Henry and Clare were a romantic, steamy couple, yes, and I appreciated the unusual nature of the time travel in this story. Well, not unusual if you watch Doctor Who, but relatively unusual in literary fiction. However, Clare was nearly the *only* great thing to come out of Henry's time traveling, aside from one or two cool tricks regarding lottery numbers or stocks (they should've employed more fun ideas like that). Mostly it subjects him to awkwardness, horrible injuries, and poignant visits in the past to people who've since died. Realistic, maybe, if one can use the word "realistic" for this plot, but a delightful read? No way. Especially not the last quarter or so, when it becomes clear we're in a downward slide toward death. I detached myself emotionally before that, so I only felt somewhat depressed rather than heartbroken and mascara-tear-stained. (Not like I wear mascara much anyway.)
The reading group guide at the back included the question, "Would you call this a comedy or a tragedy?" Excuse me?

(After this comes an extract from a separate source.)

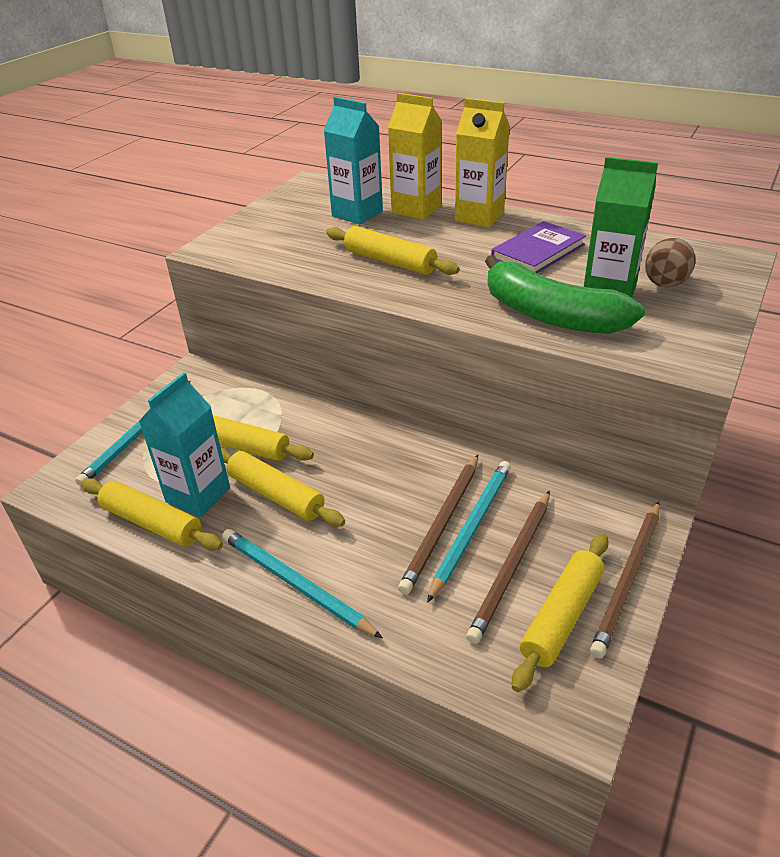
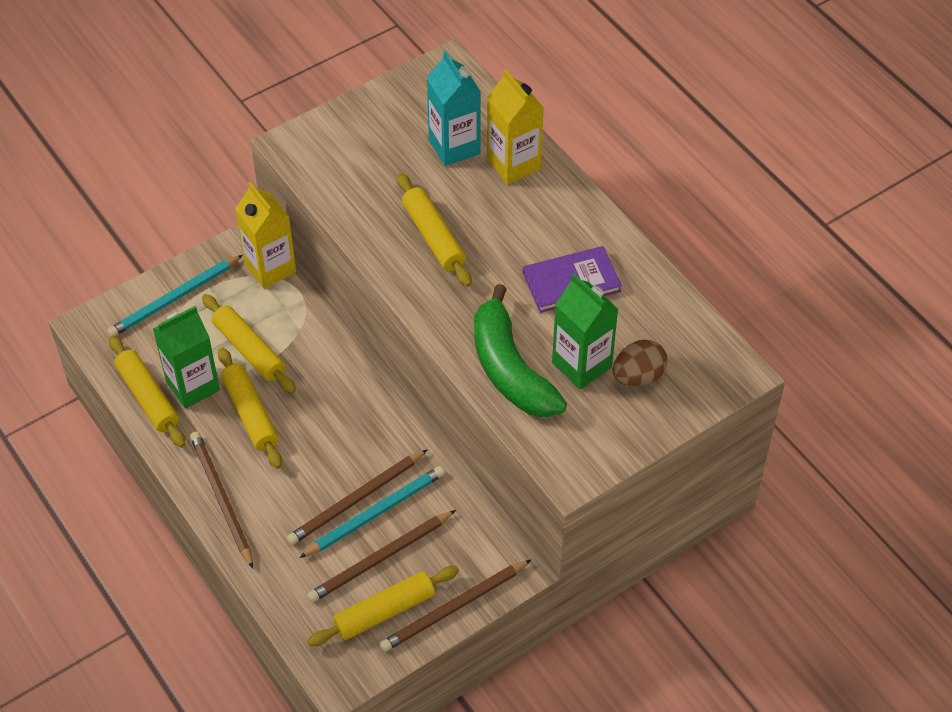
camera: 25 degrees right, 15 degrees up
(198, 495) = (193, 386): turquoise carton -> green carton
(295, 584) = (221, 499): turquoise pencil -> brown pencil
(479, 217) = (562, 204): yellow carton -> yellow carton (270, 268)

In what universe would this be considered a comedy? I don't want to live in that universe.
The writing's pretty good, in that poetic, details-of-the-moment, first-person, present-tense style that so many "literary" novels take on these days, even though articles tell us writers we shouldn't use first person much, and should almost never use present tense for an entire novel. Some people get to break the rules and be on Oprah's reading list anyway, it appears.